The symptoms are relatively non-specific, but if you notice even one or two of these in your horse you should discuss them with your vet. These symptoms include:

  • Obesity
  • Abnormal fat deposits, usually on the crest, rump and above the eye. Some horses also have a fatty sheath or udder.
  • Excessive urination
  • Thirst
  • Low energy levels
  • Muscle wasting
  • Loss of body condition
  • Laminitis

If you suspect your horse may have insulin resistance, you should contact your vet immediately.


Lab testing for IR horses shows elevated insulin concentration or abnormal changes in blood insulin or glucose concentrations when the horse is given extra glucose or insulin. Several tests have been developed to investigate IR. Your vet will be able to tell you which test is most appropriate in your case.


As always, prevention is the best cure. Feeding a proper diet, ensuring your horse gets plenty of exercise and maintaining a healthy body condition score of 5-6 all reduce the risk of your horse developing the condition.

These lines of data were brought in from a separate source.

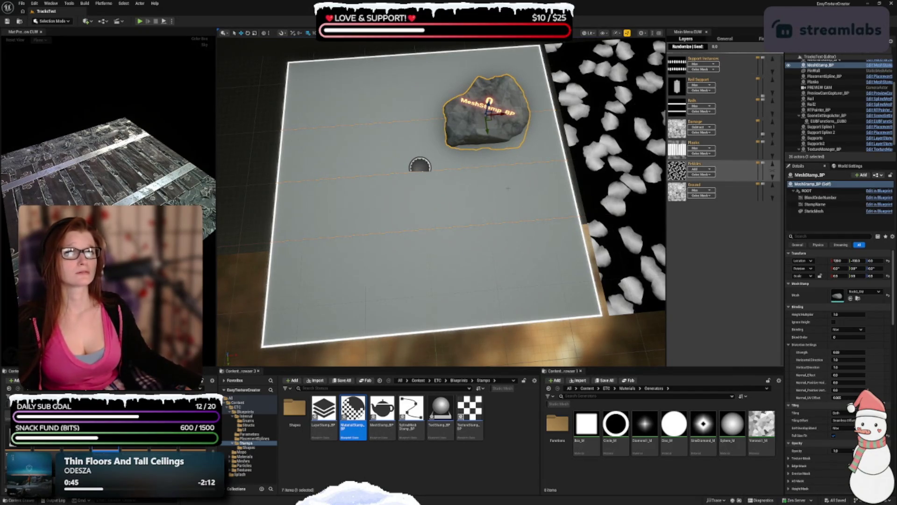
mouse_move(495, 124)
mouse_down()
mouse_move(435, 223)
mouse_move(400, 246)
mouse_up()
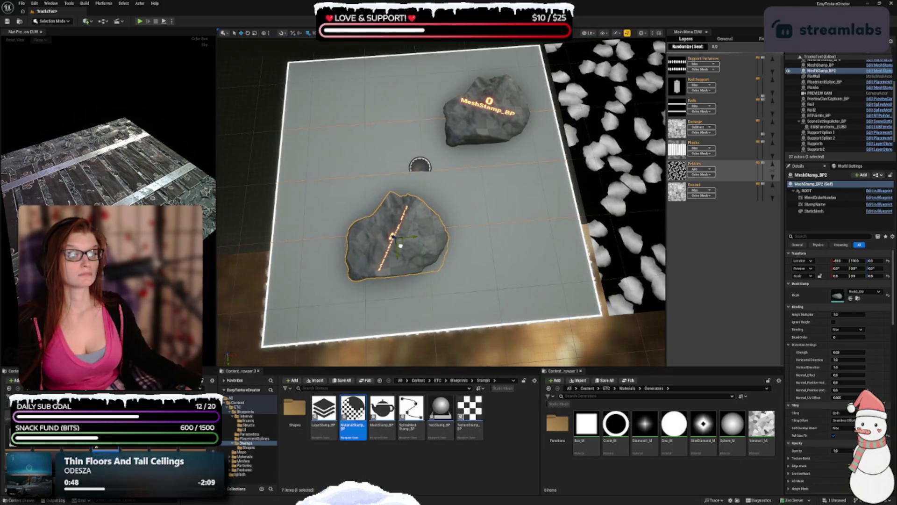
click(815, 175)
text(Gold N)
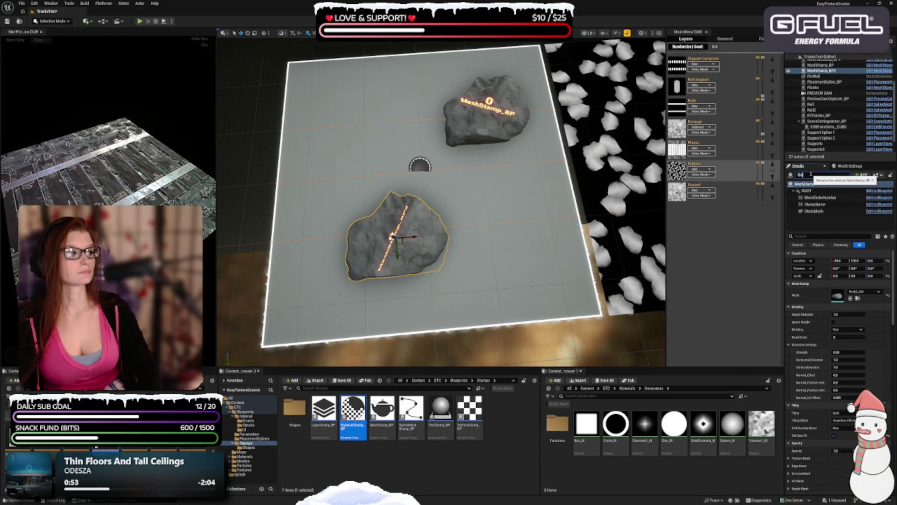
text(uggets)
key(Return)
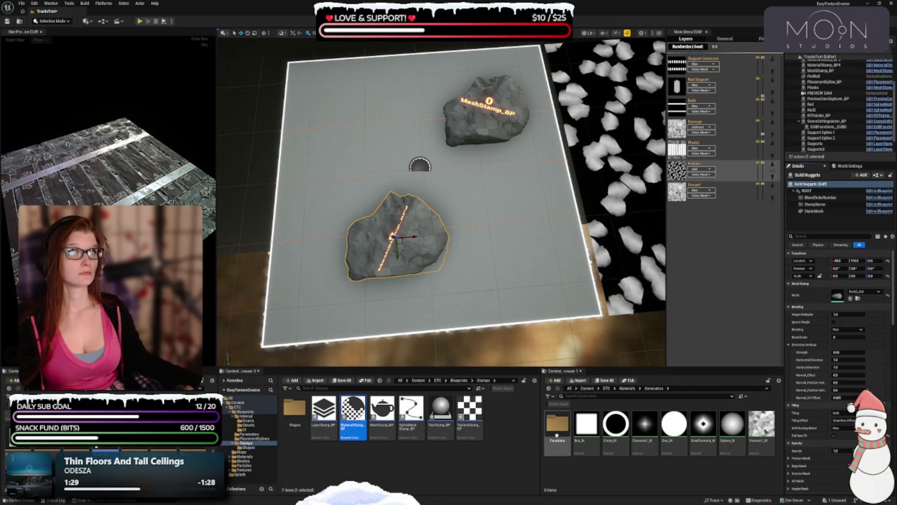
click(863, 291)
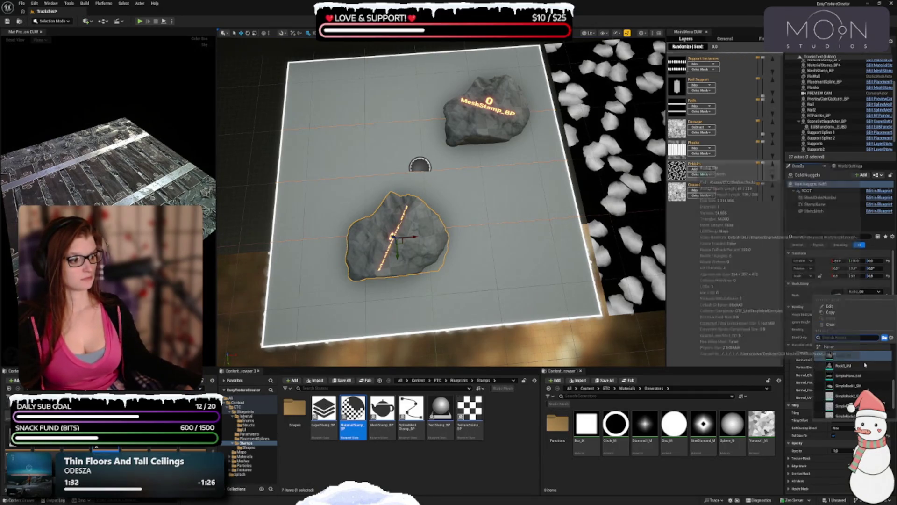
click(841, 365)
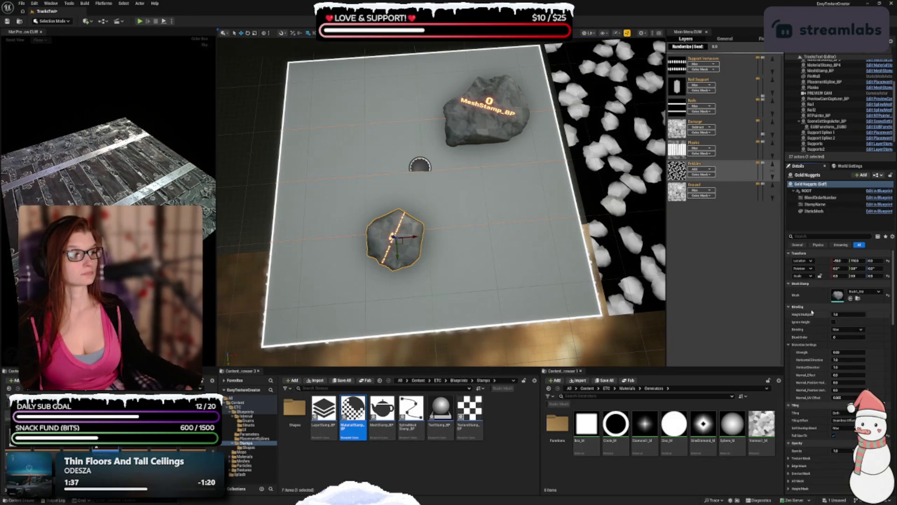
scroll(818, 303, down, 3)
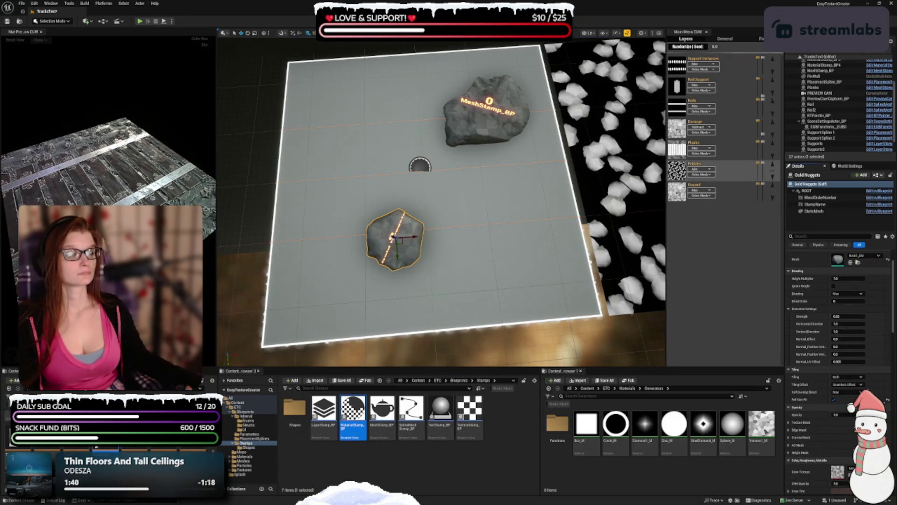
click(848, 294)
click(837, 299)
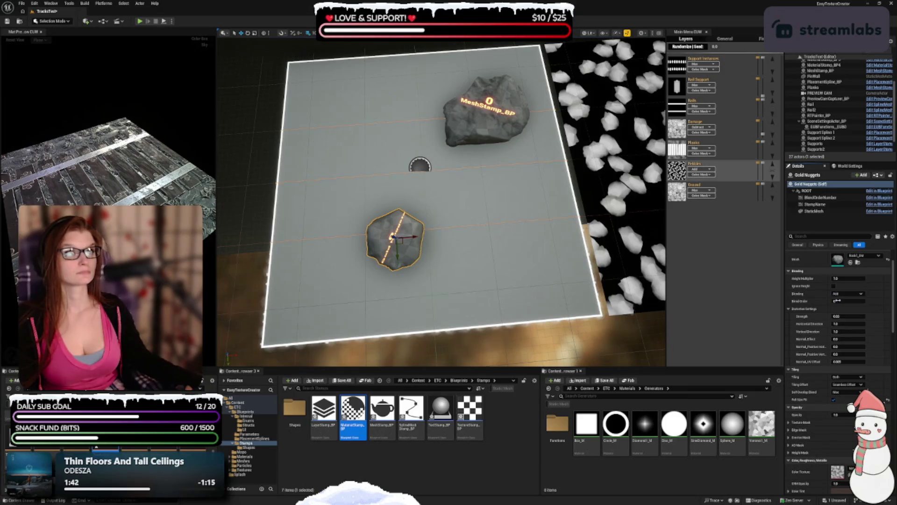
scroll(815, 319, down, 2)
scroll(816, 319, down, 12)
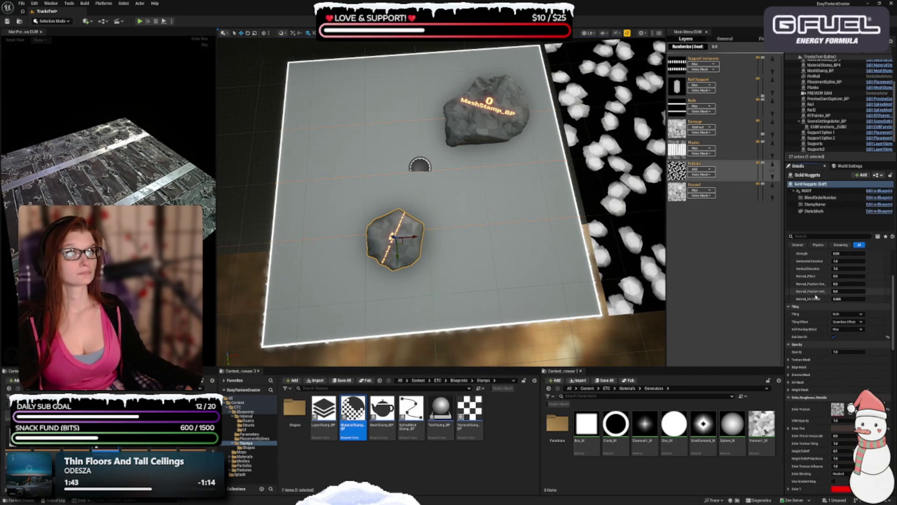
scroll(815, 292, down, 2)
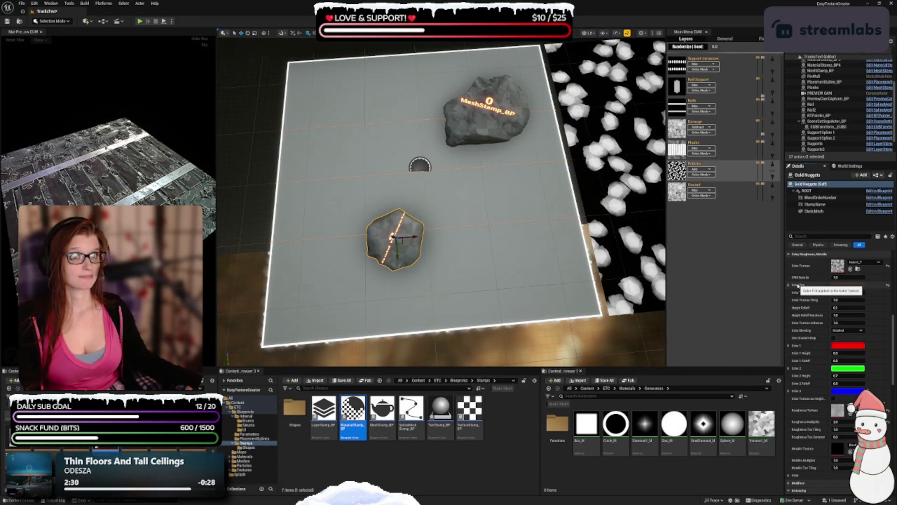
Set the Gold Nuggets Color Tint to the orange recent-colour swatch, after trying two browns.
click(849, 285)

However, if your horse is already insulin resistant, changing diet, increasing exercise levels (providing laminitis is not present) and arranging regular farrier visits is the best way to maintain quality of life and reverse any changes that have occurred. Feeding foods with a low glycaemic-index like beet pulp, and soaked grasses, also help to lower blood glucose and insulin. Your vet may also want to try your horse on medication, but normally the management changes are tried first.

By adopting the diet and exercise levels accordingly, you should be able to keep your horse happy and healthy for many years to come.


The primary treatment of IR horses really is dietary. Horses with IR should be fed a low-carb, low-fat and mineral-balanced diet. Any concentrate feeds or time spent on lush pastures should be eliminated until all signs of the condition are totally absent and your vet feels your horse can be reintroduced to them with caution. It is important, however, to also note that whilst removing concentrate feed and access to lush pasture is essential, grass/hay should always be fed as usual. ‘Starvation measures’ like cutting the quantities of grass fed are not an option, and in fact the stress caused by these methods makes the insulin resistance worse. Horses and ponies need constant (24/7) access to grass as their digestive systems are designed for them to be trickle feeders. All grass must just be soaked first to remove the excess sugars, and perhaps fed in a slow feeder if obesity is a concern but removing grass for even brief periods is not an option.